Jeśli przyjrzy się danym odnośnie stanu chińskiej gospodarki można odnieść wrażenie, że import ropy będzie dalej w tendencji malejącej. Wzrost PKB w Kraju Środka spadł do 6.8 procent, zaś wzrost w produkcji przemysłowej wynosi 5,7 procent, jeszcze pod koniec 2007 roku wskaźnik ten był na poziomie 18 procent. Największym zmartwieniem Chin jest światowy kryzys finansowy, który przekłada się bezpośrednio na coraz bardziej malejący eksport towarów z tego kraju do Europy i Stanów Zjednoczonych. Poziom eksportu jest o 19 procent mniejszy niż rok temu i może zanotować, po raz pierwszy od ćwierćwiecza, spadek trwający cały rok.

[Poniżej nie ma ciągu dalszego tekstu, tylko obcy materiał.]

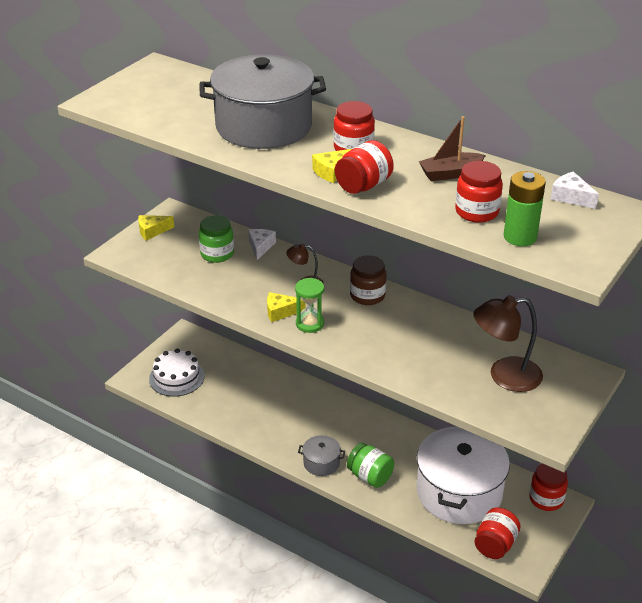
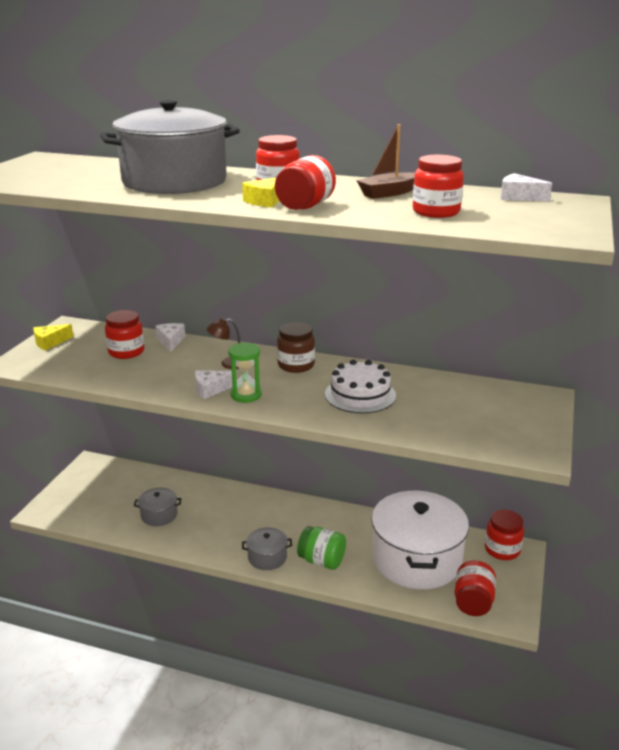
camera: 15 degrees left, 10 degrees down
(176, 377) = (90, 503): white cake -> white cake (360, 395)
(217, 254) = (126, 352): green jar -> red jar
(235, 401) = (159, 515): none -> grey pot
(280, 312) = (211, 389): yellow cheese -> white cheese
(504, 376) = (465, 410): brown lamp -> none
(520, 237) = (494, 223): green battery -> none

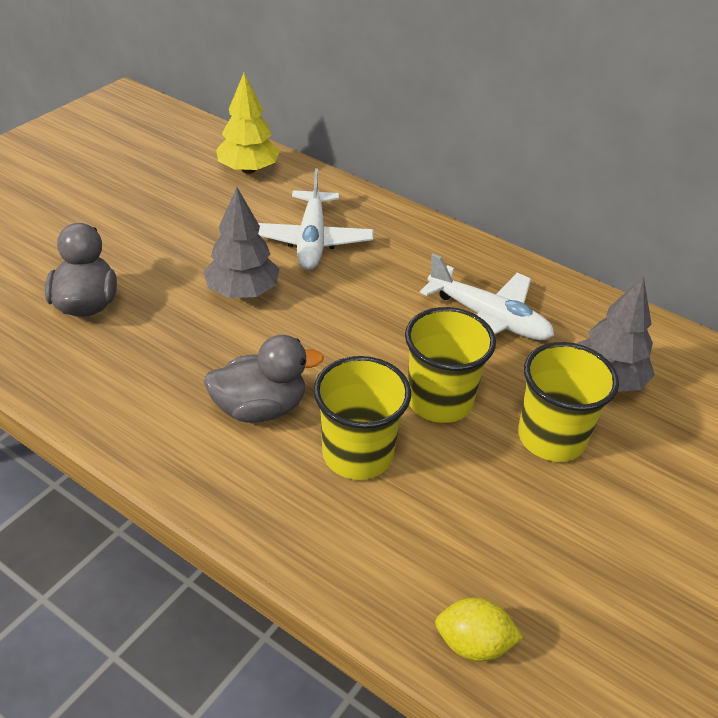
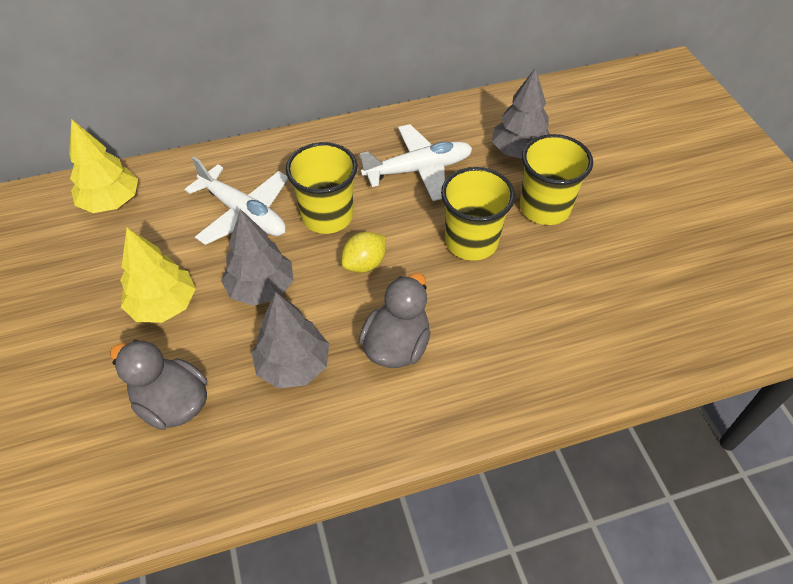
camera: 50 degrees left, 10 degrees up
(175, 249) = (163, 305): none -> yellow tree
(180, 352) = (293, 365): none -> grey tree
(357, 454) = (484, 314): yellow cup -> yellow cup (327, 216)
(473, 644) = (669, 345): yellow lemon -> yellow lemon (364, 264)

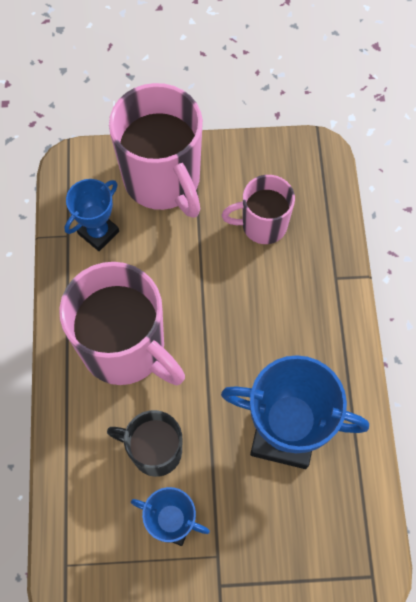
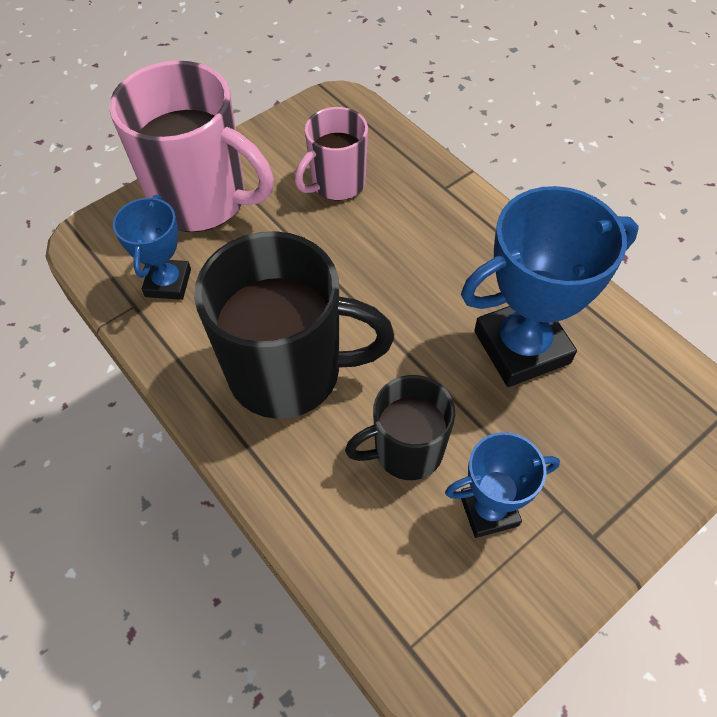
camera: 35 degrees left, 10 degrees down
(125, 348) = (288, 372): pink mug -> black mug

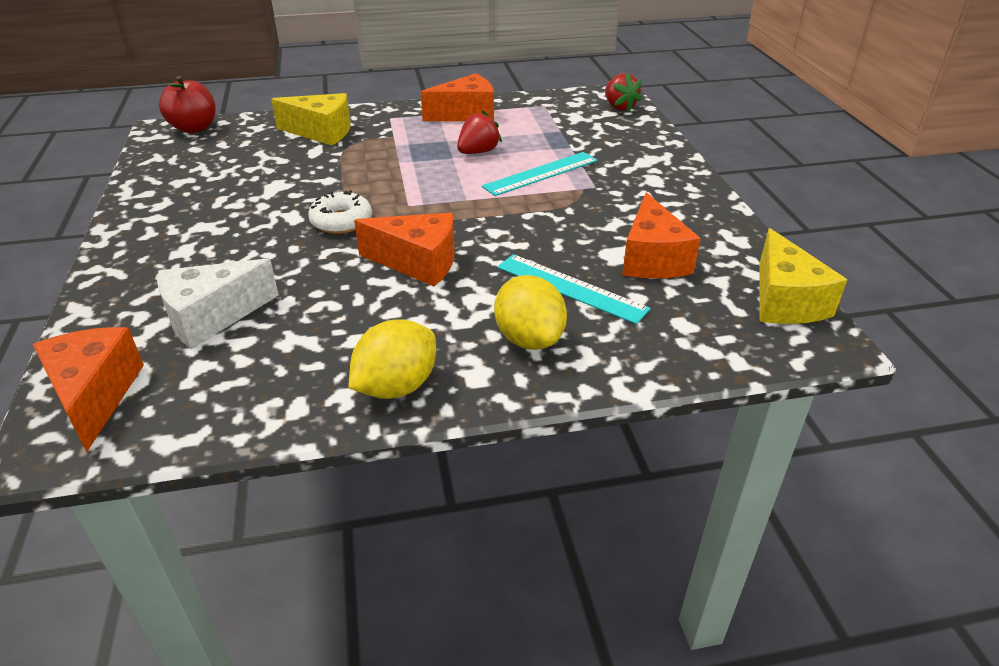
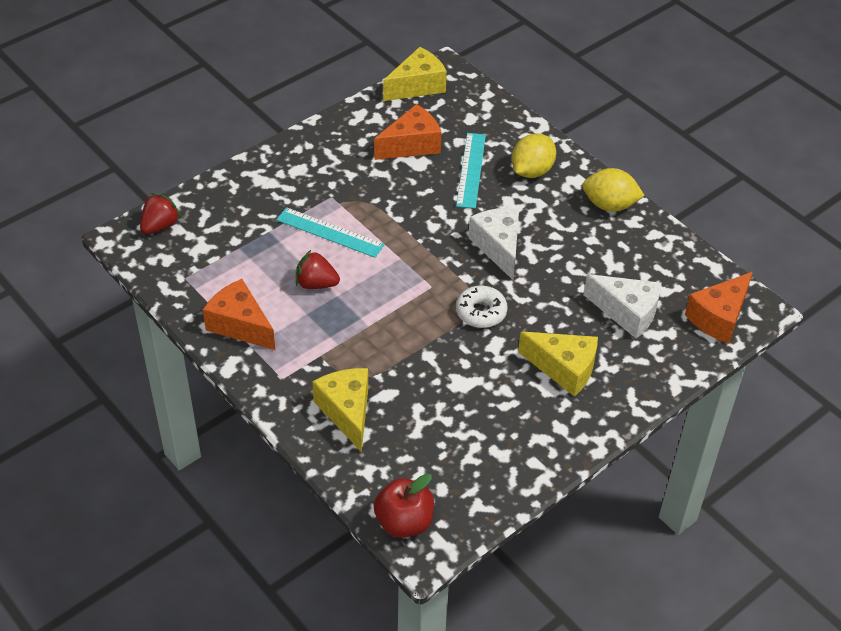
camera: 120 degrees left, 10 degrees up
(208, 243) = (564, 369): none -> yellow cheese
(418, 262) = (498, 247): orange cheese -> white cheese

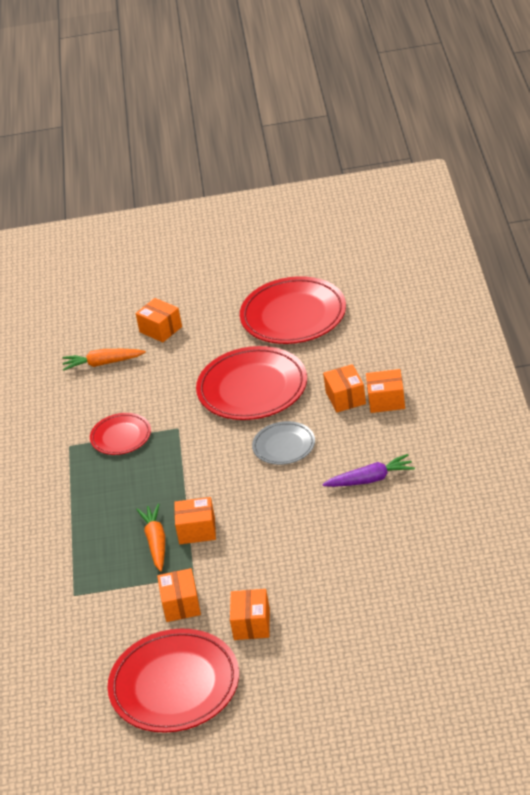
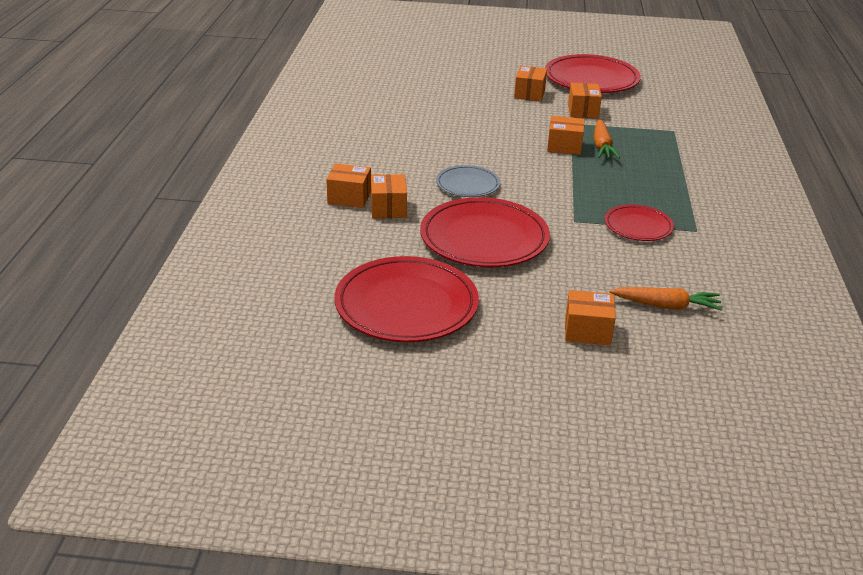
camera: 175 degrees left, 5 degrees down
(160, 329) = (587, 331): orange box -> orange box turned 45 degrees counterclockwise
(370, 479) = (399, 147): purple carrot -> none

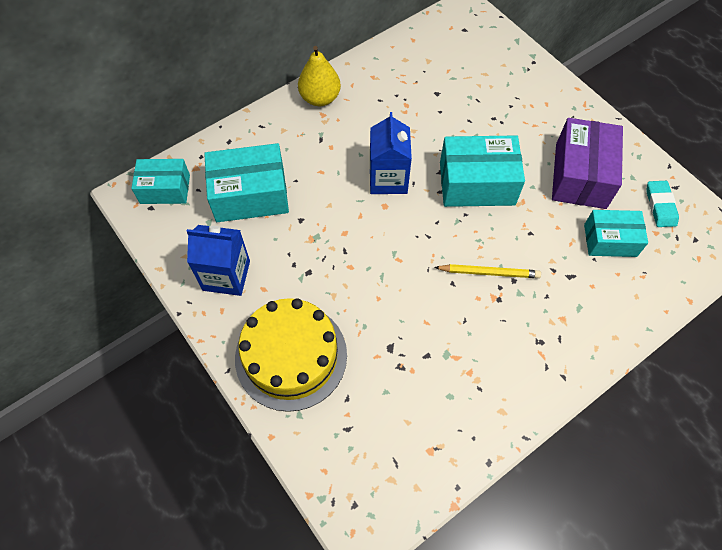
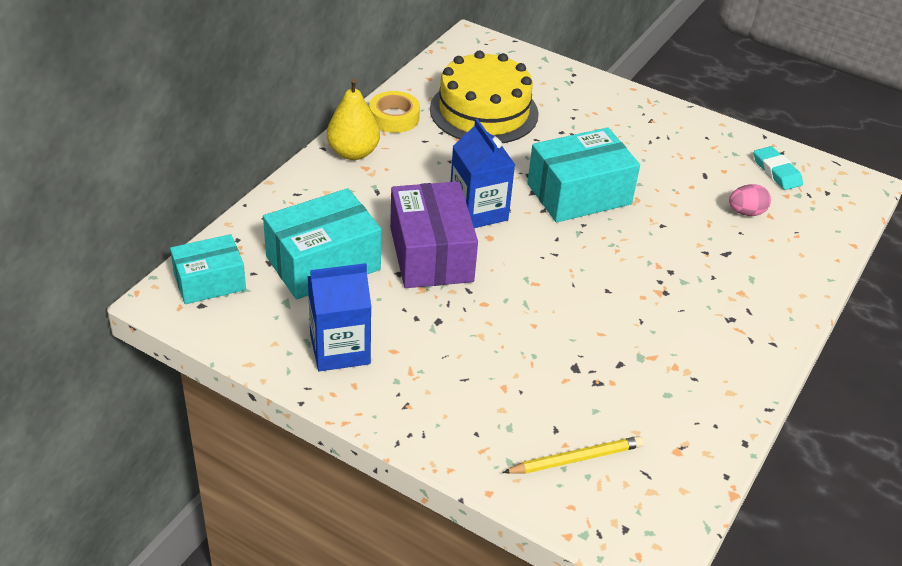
camera: 25 degrees left, 20 degrees down
(291, 356) = (466, 407): yellow cake -> yellow cake (484, 111)
(367, 72) = (394, 117): none -> yellow tape
(489, 272) = (640, 271): yellow pencil -> yellow pencil (576, 458)
(580, 175) = (682, 163): purple box -> purple box (431, 254)
(610, 240) = (746, 212): turquoise box -> pink egg

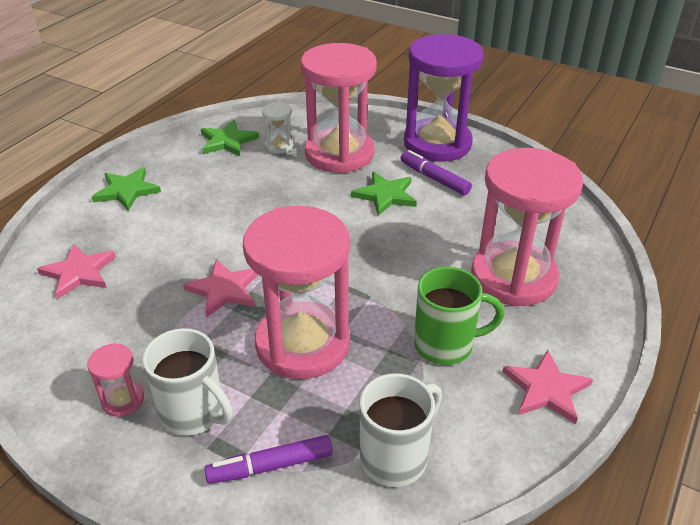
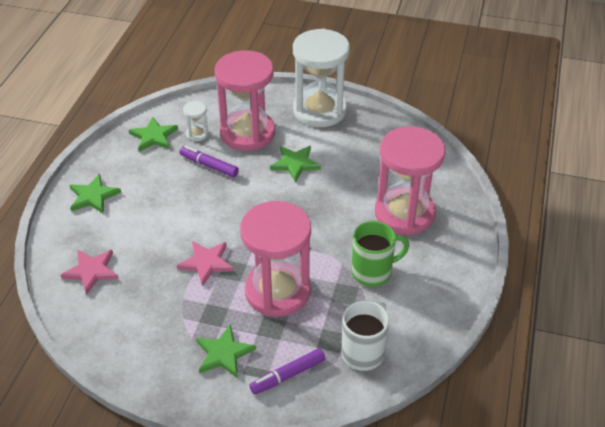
camera: 15 degrees left, 5 degrees up
(123, 400) = (172, 355): pink hourglass -> none
(194, 413) = (224, 353): white mug -> green star
(434, 178) = (327, 142): purple marker -> purple marker (209, 165)
(437, 143) = (320, 110): purple hourglass -> white hourglass
(546, 389) = (444, 288): pink star -> none

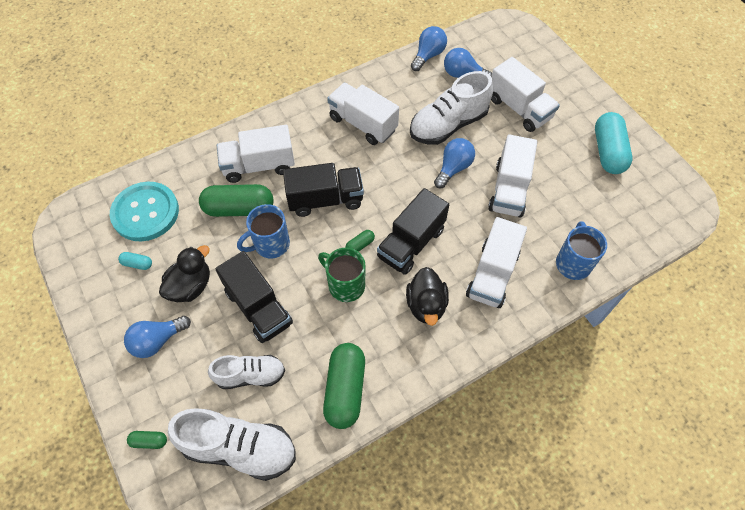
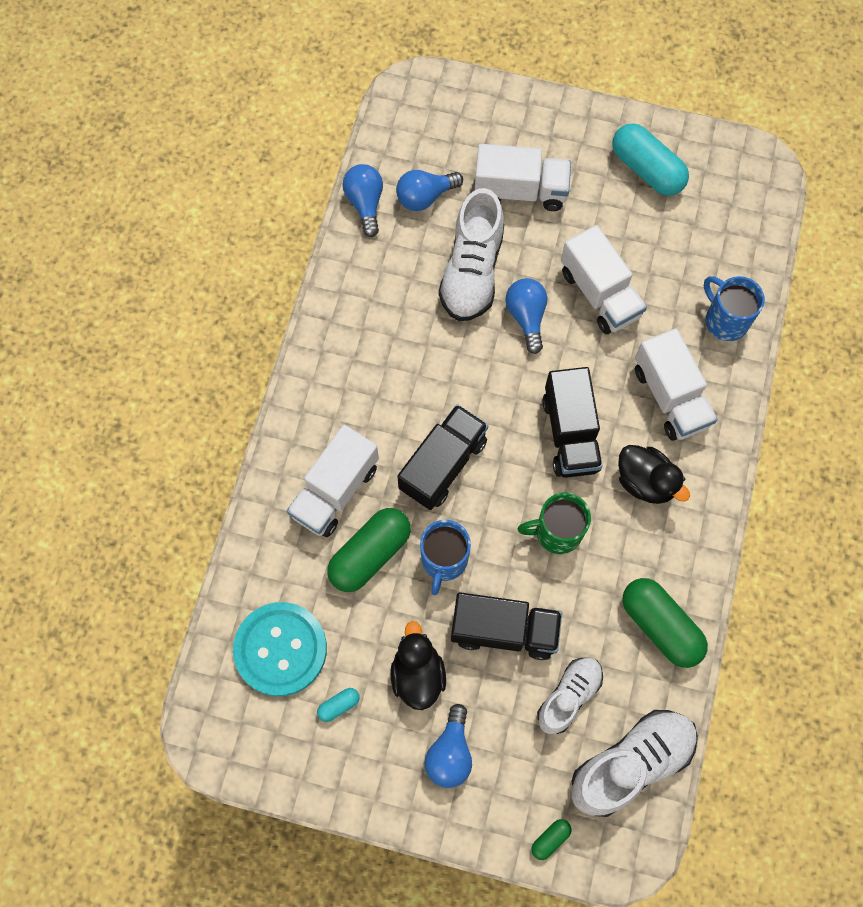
camera: 45 degrees left, 10 degrees up
(360, 245) = (527, 480): green capsule -> none
(363, 124) = (387, 347): white truck -> none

Chiny, drugi na świecie konsument ropy naftowej, mogą osiągnąć niedługo duże nadwyżki w ilości posiadanego surowca z powodu zmniejszającej się wewnętrznej konsumpcji. Ponadto Pekin ma zamiar wykorzystać korzystną sytuację na rynku walutowym i dodatkowo zakupić wielkie ilości ropy w celu zgromadzenia wielkich zapasów.